Washington Capitals forward Tom Wilson is five games into his 20-game suspension and it's safe to say he's not enjoying sitting out.

"It’s terrible,” Wilson told the Washington Post on Sunday. “The guys go on a one-day road trip, and it feels like you haven’t seen them in a month.”

The Capitals forward is currently slated to sit out until Nov. 21 for his preseason hit for Oskar Sundqvist, though he will appeal his suspension to NHL commissioner Gary Bettman on Thursday. Once Bettman makes his ruling, Wilson can then take his case to a neutral arbitrator for a final decision.
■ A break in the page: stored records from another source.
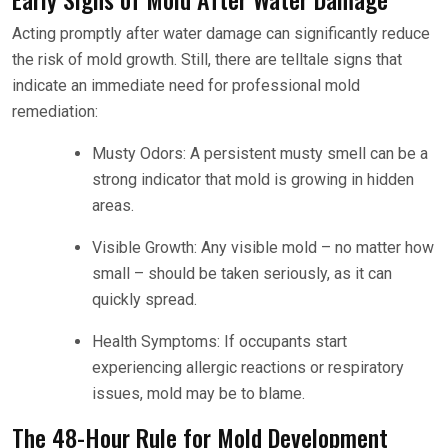
Acting promptly after water damage can significantly reduce
the risk of mold growth. Still, there are telltale signs that
indicate an immediate need for professional mold
remediation:
Musty Odors: A persistent musty smell can be a
strong indicator that mold is growing in hidden
areas.
Visible Growth: Any visible mold – no matter how
small – should be taken seriously, as it can
quickly spread.
Health Symptoms: If occupants start
experiencing allergic reactions or respiratory
issues, mold may be to blame.
The 48-Hour Rule for Mold Development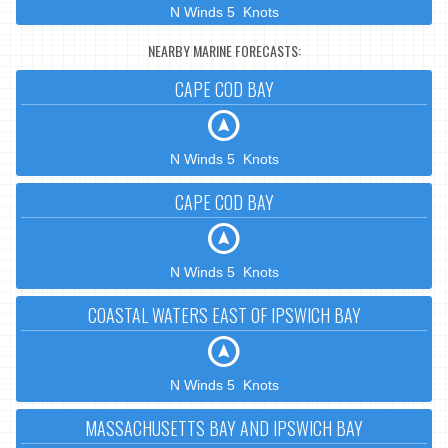
N Winds 5 Knots
NEARBY MARINE FORECASTS:
CAPE COD BAY
N Winds 5 Knots
CAPE COD BAY
N Winds 5 Knots
COASTAL WATERS EAST OF IPSWICH BAY
N Winds 5 Knots
MASSACHUSETTS BAY AND IPSWICH BAY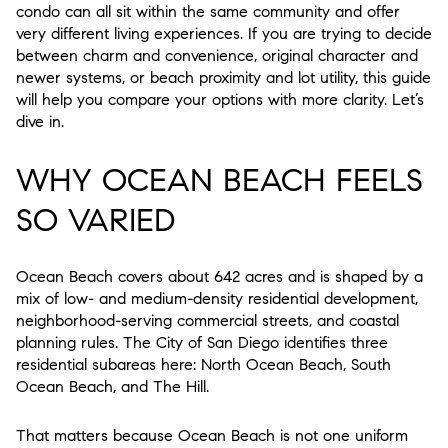
condo can all sit within the same community and offer
very different living experiences. If you are trying to decide
between charm and convenience, original character and
newer systems, or beach proximity and lot utility, this guide
will help you compare your options with more clarity. Let’s
dive in.
WHY OCEAN BEACH FEELS
SO VARIED
Ocean Beach covers about 642 acres and is shaped by a
mix of low- and medium-density residential development,
neighborhood-serving commercial streets, and coastal
planning rules. The City of San Diego identifies three
residential subareas here: North Ocean Beach, South
Ocean Beach, and The Hill.
That matters because Ocean Beach is not one uniform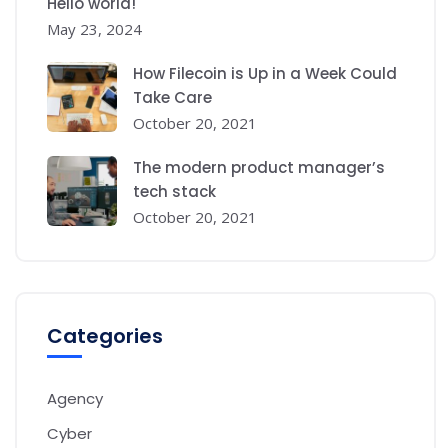
Hello world!
May 23, 2024
How Filecoin is Up in a Week Could
Take Care
October 20, 2021
The modern product manager’s
tech stack
October 20, 2021
Categories
Agency
Cyber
As the Post points out, there's a chance Wilson will have already served the majority of his suspension by the time the process is complete. In 2016, Calgary Flames defenceman Dennis Wideman had his 20-game ban for abuse of an official dropped to 10 games by an arbitrator, though he had already served 19 games of his suspension at the time.

“It’s definitely an experience that you hope you never have to go through,” Wilson said. “There’s a lot of learning. All of a sudden you’re surrounded by lawyers and stuff like that. I’m a hockey player and I want to play hockey. … [The appeal is] going to take on the business side of it. I have to focus when I come to the rink every day, and then obviously when something comes up with the situation, I have to address that in the best way that I can.”
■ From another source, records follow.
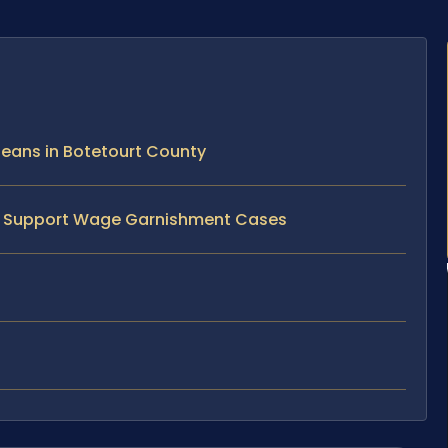
eans in Botetourt County
ild Support Wage Garnishment Cases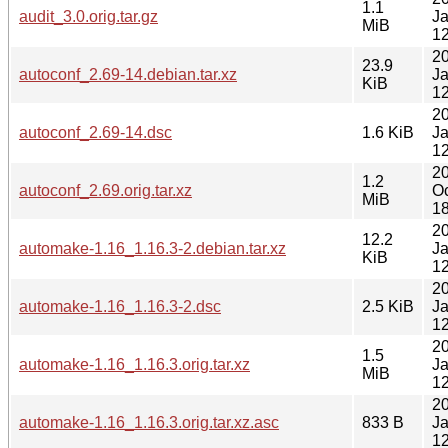
1.1
audit_3.0.orig.tar.gz
J
MiB
12
2
23.9
autoconf_2.69-14.debian.tar.xz
J
KiB
12
2
autoconf_2.69-14.dsc
1.6 KiB
J
12
2
1.2
autoconf_2.69.orig.tar.xz
Oc
MiB
18
2
12.2
automake-1.16_1.16.3-2.debian.tar.xz
J
KiB
12
2
automake-1.16_1.16.3-2.dsc
2.5 KiB
J
12
2
1.5
automake-1.16_1.16.3.orig.tar.xz
J
MiB
12
2
automake-1.16_1.16.3.orig.tar.xz.asc
833 B
J
12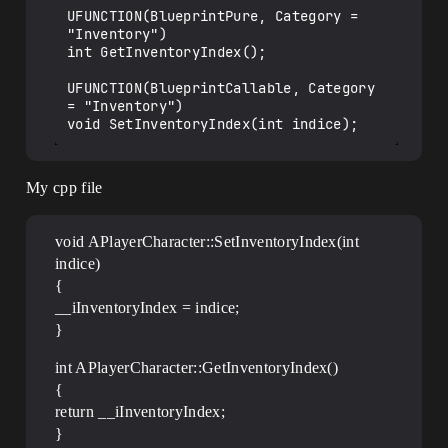
UFUNCTION(BlueprintPure, Category = 
"Inventory")

int GetInventoryIndex();

UFUNCTION(BlueprintCallable, Category 
= "Inventory")

My cpp file
void APlayerCharacter::SetInventoryIndex(int
indice)
{
__iInventoryIndex = indice;
}
int APlayerCharacter::GetInventoryIndex()
{
return __iInventoryIndex;
}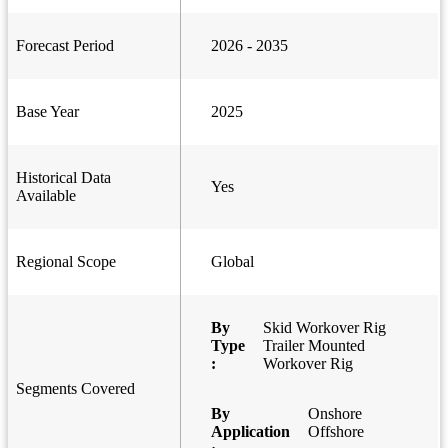
Forecast Period
2026 - 2035
Base Year
2025
Historical Data
Yes
Available
Regional Scope
Global
By
Skid Workover Rig
Type
Trailer Mounted
:
Workover Rig
Segments Covered
By
Onshore
Application
Offshore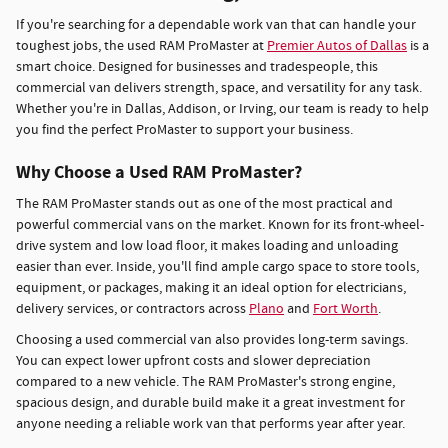
If you're searching for a dependable work van that can handle your
toughest jobs, the used RAM ProMaster at
Premier Autos of Dallas
is a
smart choice. Designed for businesses and tradespeople, this
commercial van delivers strength, space, and versatility for any task.
Whether you're in Dallas, Addison, or Irving, our team is ready to help
you find the perfect ProMaster to support your business.
Why Choose a Used RAM ProMaster?
The RAM ProMaster stands out as one of the most practical and
powerful commercial vans on the market. Known for its front-wheel-
drive system and low load floor, it makes loading and unloading
easier than ever. Inside, you'll find ample cargo space to store tools,
equipment, or packages, making it an ideal option for electricians,
delivery services, or contractors across
Plano
and
Fort Worth
.
Choosing a used commercial van also provides long-term savings.
You can expect lower upfront costs and slower depreciation
compared to a new vehicle. The RAM ProMaster's strong engine,
spacious design, and durable build make it a great investment for
anyone needing a reliable work van that performs year after year.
Wilson said he's trying to keep his focus on being game-ready, though the top-line winger admits it's difficult while serving as an extra in practice for the Capitals.

“You could describe it as a guy that’s an extra forward or whatever,” Wilson said. “You have to be ready. I’m training like I am today expecting that maybe I’ll be in there tomorrow. I just have to have that mind-set. Obviously, that’s not realistic but that’s something that I’m trying to focus on and improve when I can with skill coaches and stuff like that. Keep my conditioning and work ethic up and keep my focus up in making the right plays in practice and battling hard out there, being a part of the group and staying in the same sort of routine.
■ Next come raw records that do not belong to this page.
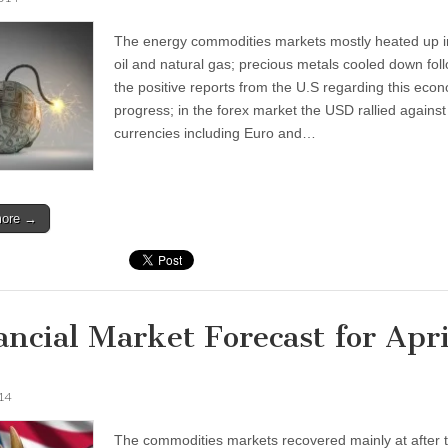
The energy commodities markets mostly heated up i
oil and natural gas; precious metals cooled down fol
the positive reports from the U.S regarding this eco
progress; in the forex market the USD rallied against
currencies including Euro and…
more →
ancial Market Forecast for Apri
014
The commodities markets recovered mainly at after 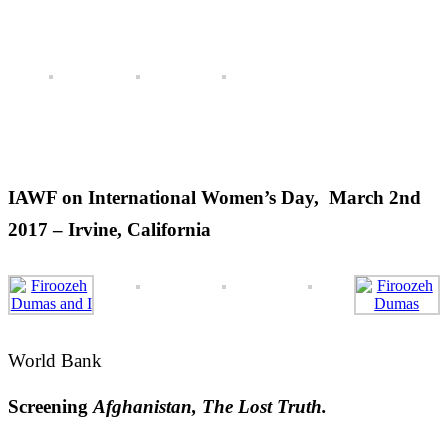
April 2016 – San Francisco
(READ MORE)
IAWF’s leadership Conference, November, 2016 –
Washington DC
(READ MORE)
IAWF on International Women’s Day, March 2nd
2017 – Irvine, California
World Bank
Screening
Afghanistan, The Lost Truth.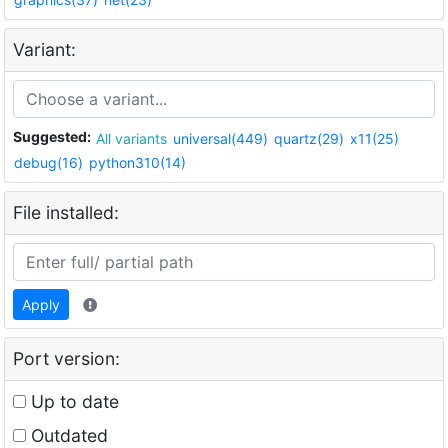
Variant:
Suggested:
All variants
universal(449)
quartz(29)
x11(25)
debug(16)
python310(14)
File installed:
Apply
Port version:
Up to date
Outdated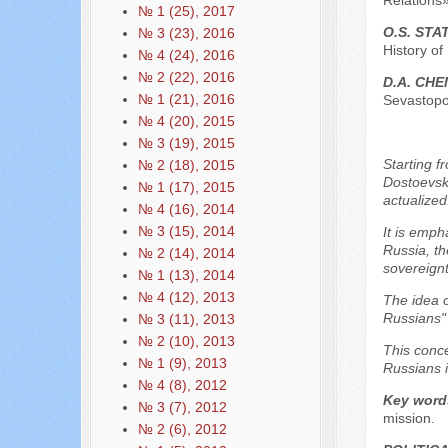
Relations»
№ 1 (25), 2017
O.S. ST
№ 3 (23), 2016
History of
№ 4 (24), 2016
№ 2 (22), 2016
D.A. CHE
№ 1 (21), 2016
Sevastopol
№ 4 (20), 2015
№ 3 (19), 2015
Starting f
№ 2 (18), 2015
Dostoevsky
№ 1 (17), 2015
actualized
№ 4 (16), 2014
№ 3 (15), 2014
It is emph
Russia, th
№ 2 (14), 2014
sovereignt
№ 1 (13), 2014
№ 4 (12), 2013
The idea o
Russians" 
№ 3 (11), 2013
№ 2 (10), 2013
This conce
№ 1 (9), 2013
Russians i
№ 4 (8), 2012
Key word
№ 3 (7), 2012
mission.
№ 2 (6), 2012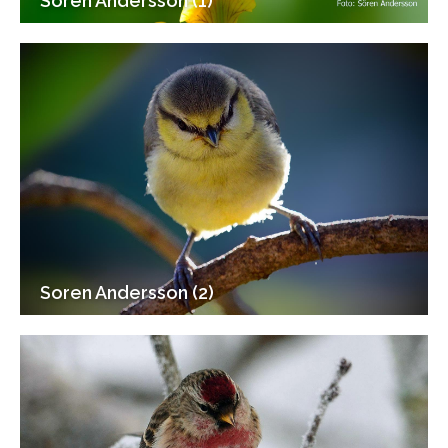
Soren Andersson (1)
Soren Andersson (2)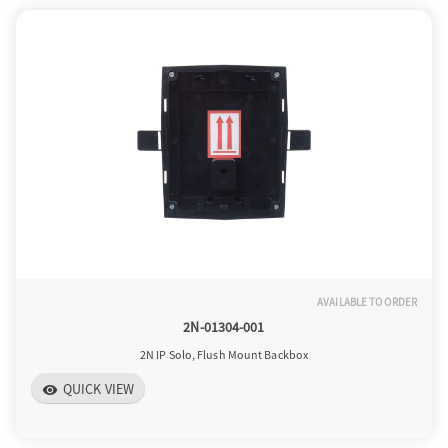
AVAILABLE TO ORDER
2N-01304-001
2N IP Solo, Flush Mount Backbox
QUICK VIEW
visibility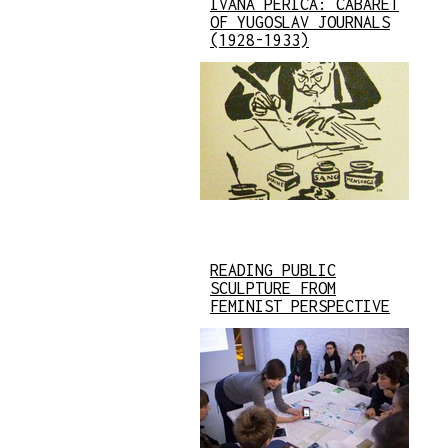
IVANA PERICA: CABARET
OF YUGOSLAV JOURNALS
(1928-1933)
READING PUBLIC
SCULPTURE FROM
FEMINIST PERSPECTIVE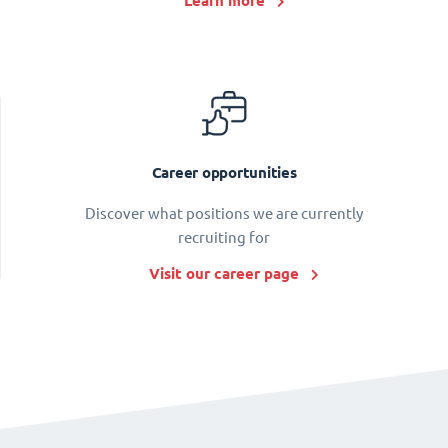
Learn more
Career opportunities
Discover what positions we are currently
recruiting for
Visit our career page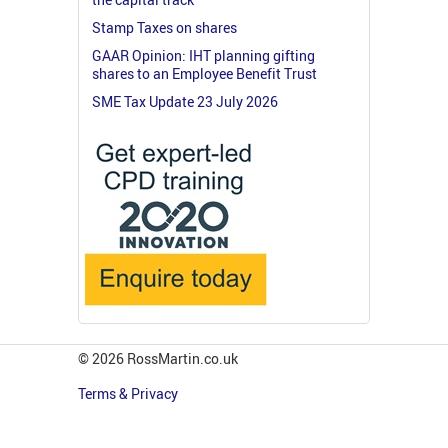
Stamp Taxes on shares
GAAR Opinion: IHT planning gifting
shares to an Employee Benefit Trust
SME Tax Update 23 July 2026
© 2026 RossMartin.co.uk
Terms & Privacy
"You have to make sure you do whatever you can so that adjustment period when I come back is short-lived and I’m right back into it.”

The 24-year-old has been suspended four times in his nearly five-year career, all four occurring in the past 13 months. He stands to lose $1.2 million as a result of his current suspension and admitted Sunday he's going to have to change the way he plays the game.

“I can talk a little bit more in depth once this is all over with, but yeah, for sure,” Wilson said. “The hitting aspect of the game is definitely changing a little bit, and I’ve got to be smart out there and I’ve got to play within the rules. And at the end of the day, no one wants to be in the situation that I’m in right now.

"I’ve got to change something because obviously it’s not good to be out and not helping your team.”

The Capitals have started the season 2-2-1 and will host the New York Rangers on Wednesday.